As I noted in both of those articles, I am occasionally in the fortunate position of 1) being asked to contribute an article to a scholarly publication, and 2) having no professional need to do so. I strongly support open access journals and would not normally write for a closed journal (especially not for free!). However, the combination of the two points above put me in a position where I can negotiate open terms with the normally closed publishers. I go forward with these agreements so that I can see what the publishers will accept and then publicize those positions. It is my hope that other people with a stronger professional need to work with these publishers will use my agreements as templates in their own negotiation.

If I have already published the agreements, what is the purpose of this post? In order to explain why and how I published the Elsevier article itself here.

The short answer: I own the copyright so I can do what I want.

In the negotiated Section B of the agreement, I retain rights to my contribution. That contribution was incorporated, along with contributions from two other authors, into a joint work of the chapter itself.
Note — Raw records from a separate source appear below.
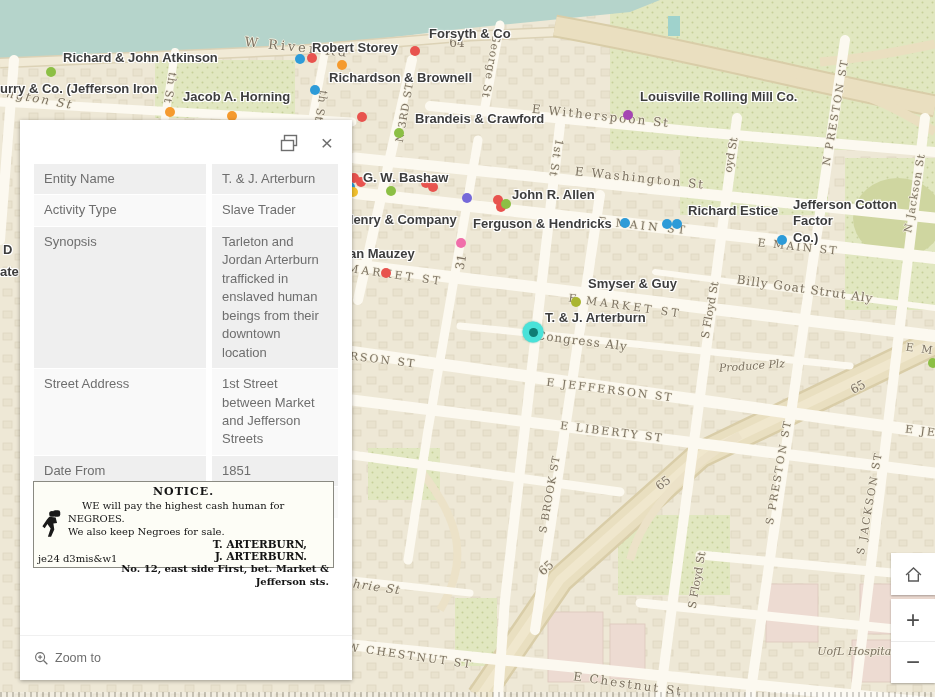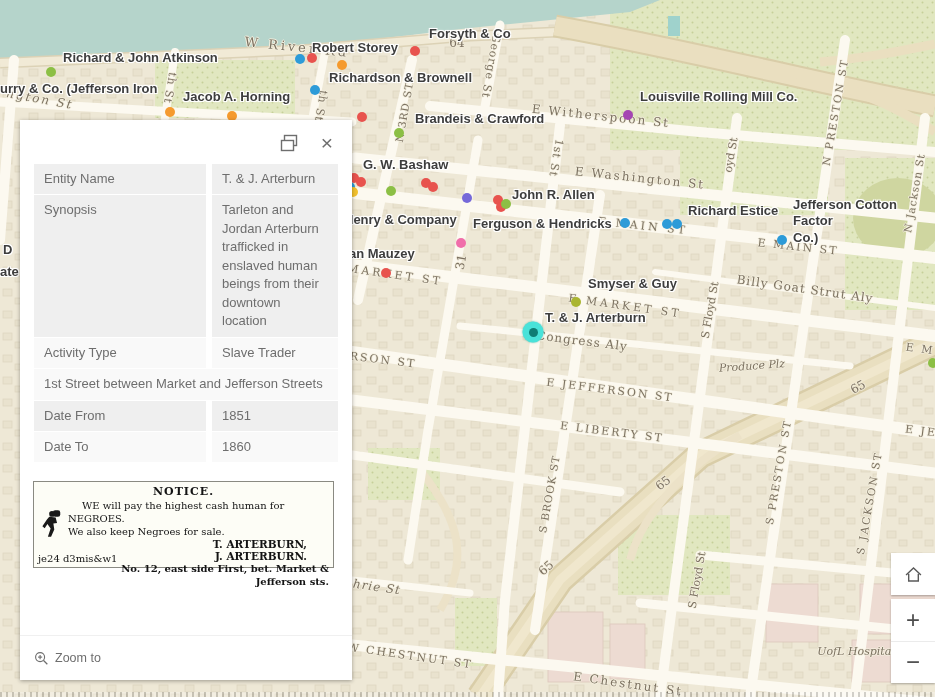"G. W. Bashaw" div.elabel { top: 157px -> 170px }
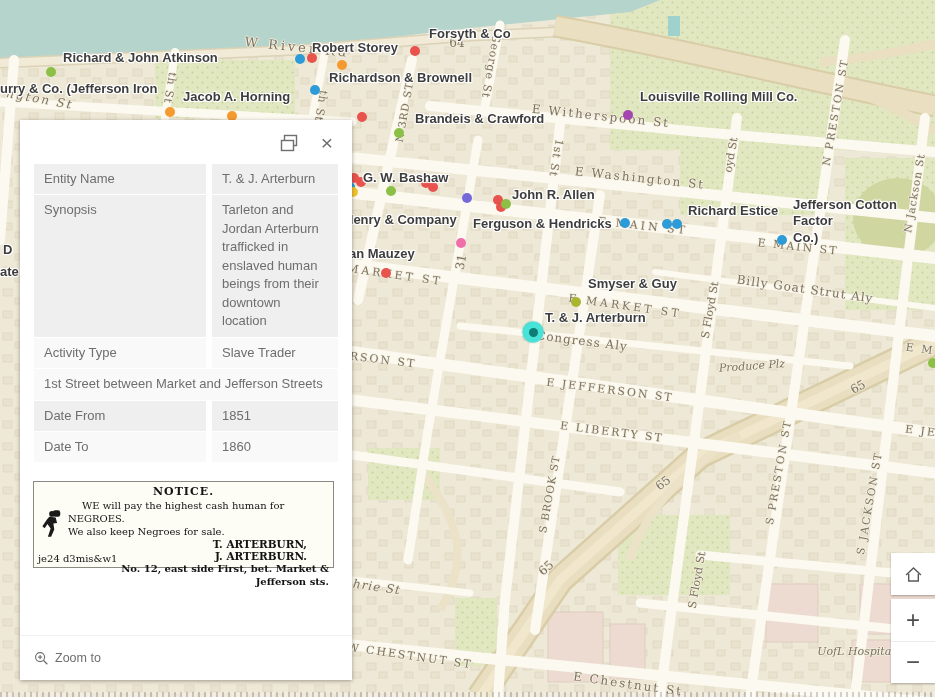"Synopsis" div.prow { order: before "Activity Type" -> after "Activity Type" }
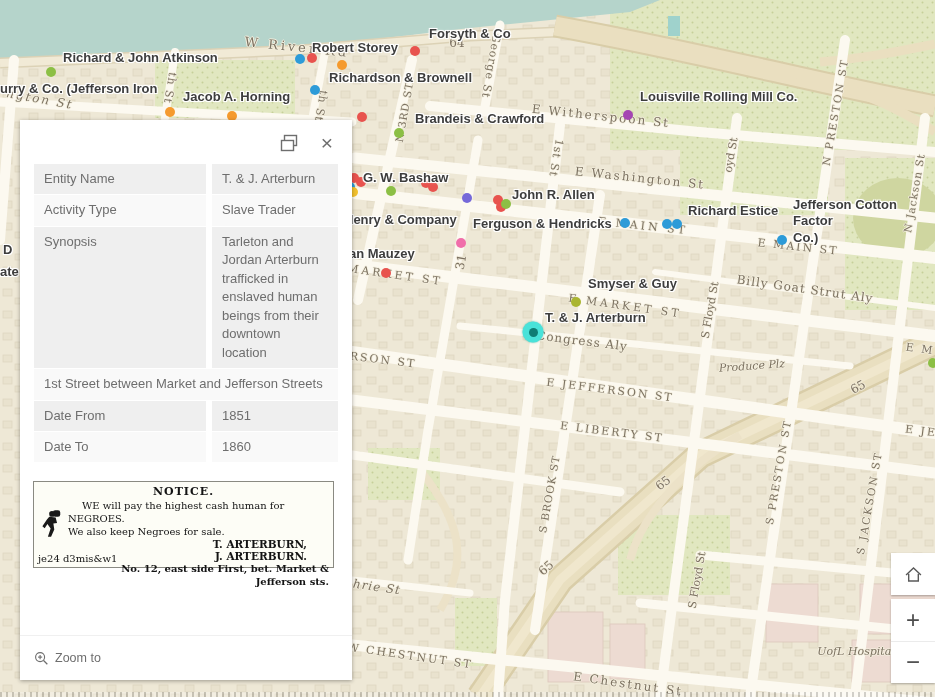"Street Address" div.plabel { html: none -> <div>Street Address</div> }
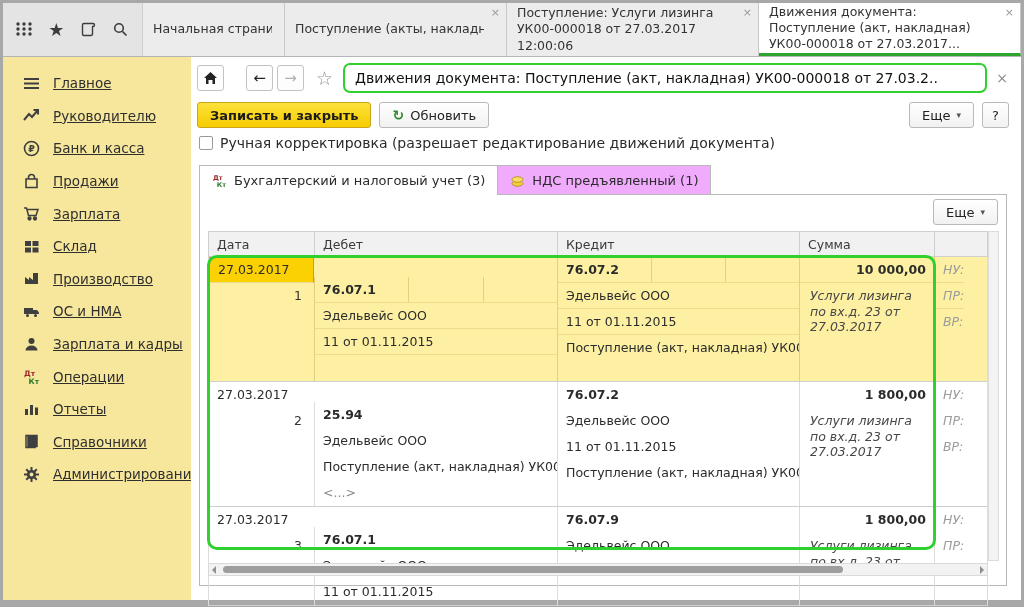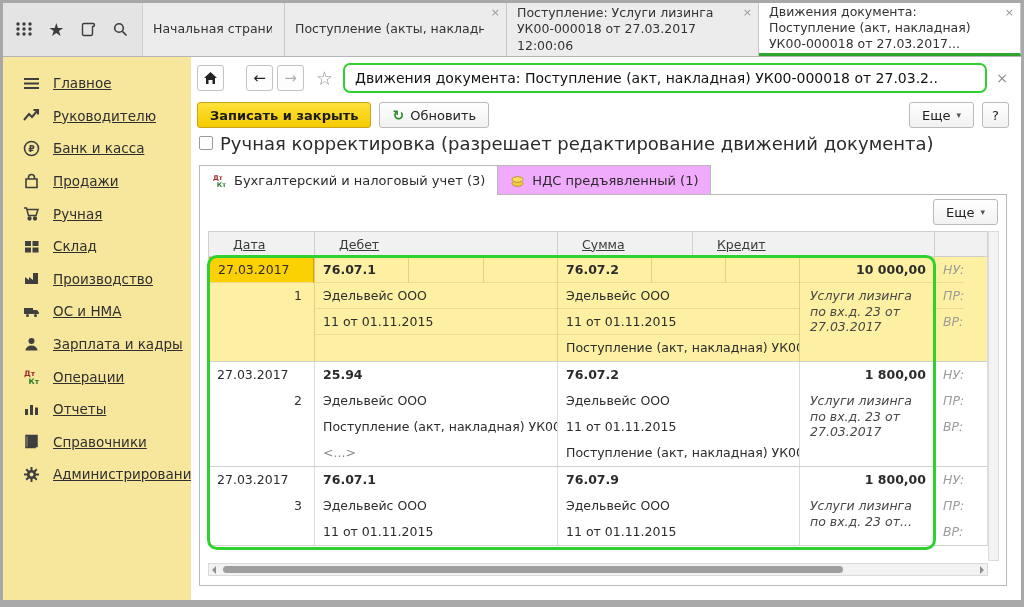"Ручная корректировка (разрешает" .cbox-label { font-size: 18px -> 14px }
As a contributor to a joint work I have the right to license that work as I wish, as long as I share any licensing revenue with my co-authors and do not grant anyone an exclusive license without the agreement of those co-authors (you can learn more about joint author rights here). In this case, I will be releasing the article under a Creative Commons License so no one will be paying me and no one gets exclusive rights.

You can find the article itself here. I should note a few more things about the article:

  1. The biggest reason that I wrote this article was to see what kind of terms I could get from Elsevier. That means that I did not fight passionately about the content of the article (especially concepts from other authors). That, in turn, means I do not stand behind all of the concepts and characterizations in the article. This exercise was about having the publisher agree to open terms for an article, not the article itself.

  2. The second big reason I agreed to write this article was because I knew two other people who actually knew things about 3D printing and medical regulation and I was trying to convince them to write something about it. I know very little about these topics. Unfortunately, for various uninteresting reasons, both of them had to drop out after the initial outlining phase. There are a few results of this dynamic. First, any genuine insights come from their collective outlining, not from me. Second, any errors come from my inability to follow their outline. Third, if you are looking for experts on 3D printing and medical regulatory issues I have two ladies you should talk to. Hit me up and I will happily put you in touch.

  3. Although I maintained control of the copyright of the article, I did not have access to a digital copy of the final version. Elsevier sent me a PDF of the article, but accessing the PDF would have required me to agree to a bunch of clickwrap terms that would have severely limited my ability to share the article online. Instead of using their PDF, I scanned the copy from the physical book Elsevier sent me, OCR’d the text, exported it to plain text, and cleaned up the typos and other artifacts introduced by that process. I’ll fix any remaining artifacts as people flag them for me.

  4. I left the charts out of my copy because I did not create them.

  5. I was as transparent as humanly possibly with both the editor of the book and Elsevier about my motivations for agreeing to write this. As a result none of this should come as any surprise to them.